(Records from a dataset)
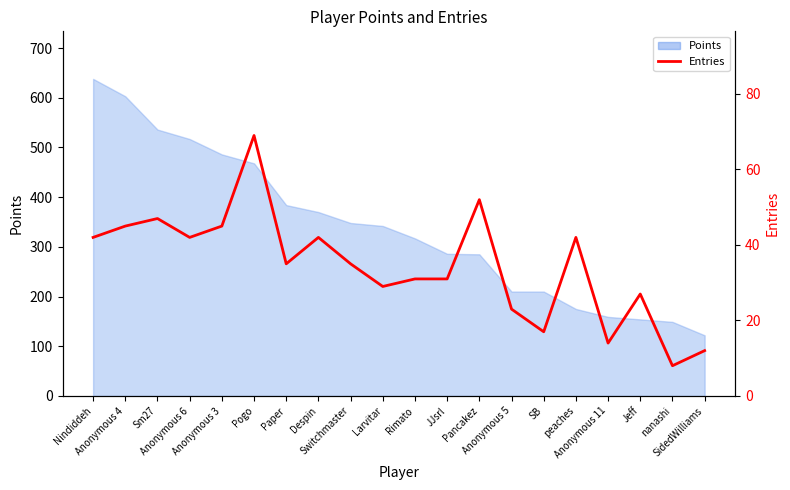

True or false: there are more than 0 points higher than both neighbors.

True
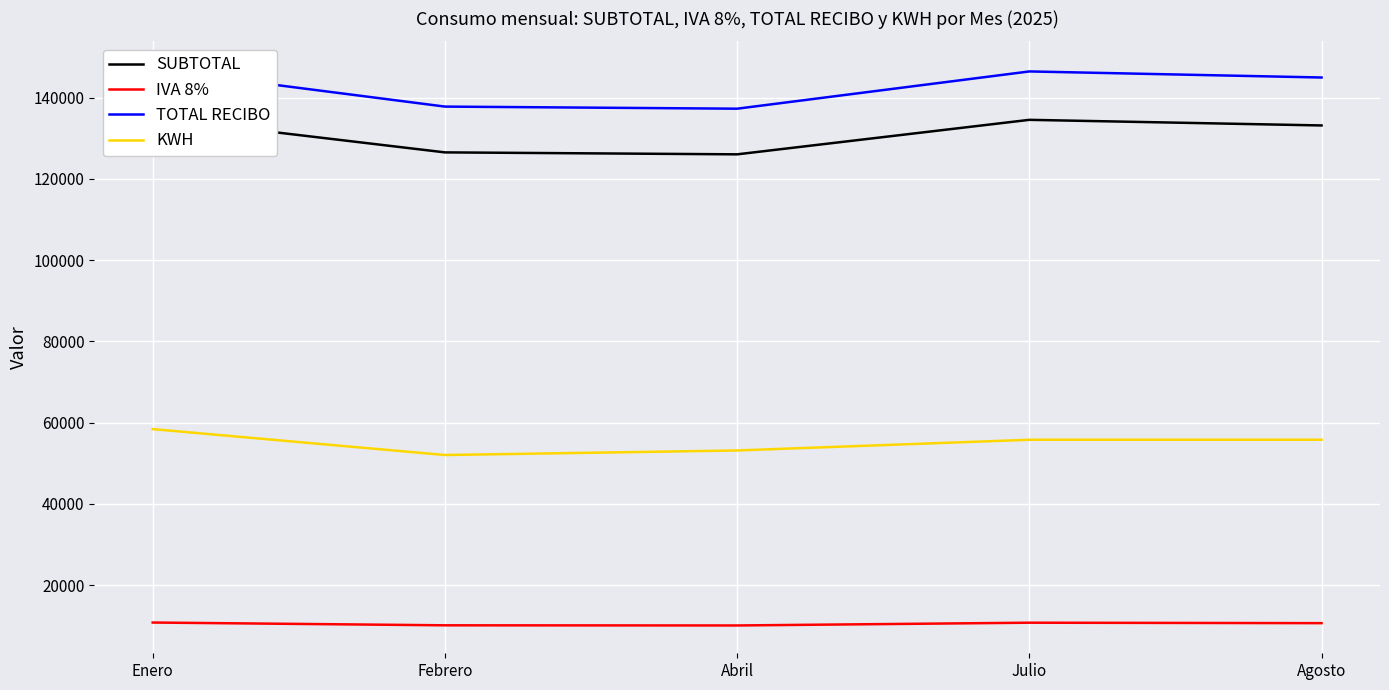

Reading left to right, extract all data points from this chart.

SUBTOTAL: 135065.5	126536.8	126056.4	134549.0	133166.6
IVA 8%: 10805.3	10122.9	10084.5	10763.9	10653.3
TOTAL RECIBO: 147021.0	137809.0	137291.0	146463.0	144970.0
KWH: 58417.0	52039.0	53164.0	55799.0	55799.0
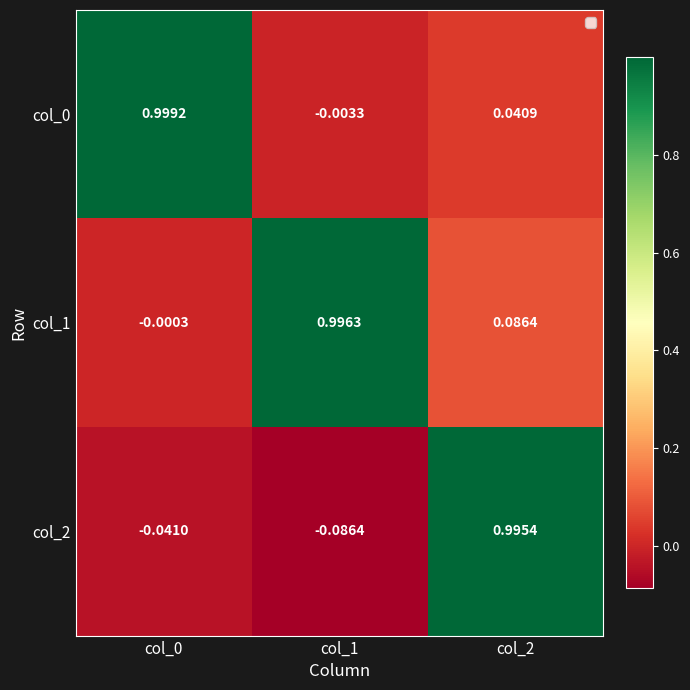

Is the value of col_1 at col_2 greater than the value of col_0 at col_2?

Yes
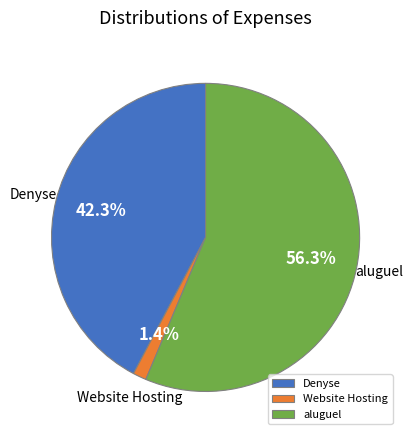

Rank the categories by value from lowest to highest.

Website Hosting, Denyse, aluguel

What is required :: Copy out every line of the records word for word, omitting the pictures.

Result for this exercise ::
True or false: there are more than 0 points higher than both neighbors.

True

Reading left to right, extract all data points from this chart.

SUBTOTAL: 135065.5	126536.8	126056.4	134549.0	133166.6
IVA 8%: 10805.3	10122.9	10084.5	10763.9	10653.3
TOTAL RECIBO: 147021.0	137809.0	137291.0	146463.0	144970.0
KWH: 58417.0	52039.0	53164.0	55799.0	55799.0

Is the value of col_1 at col_2 greater than the value of col_0 at col_2?

Yes

Rank the categories by value from lowest to highest.

Website Hosting, Denyse, aluguel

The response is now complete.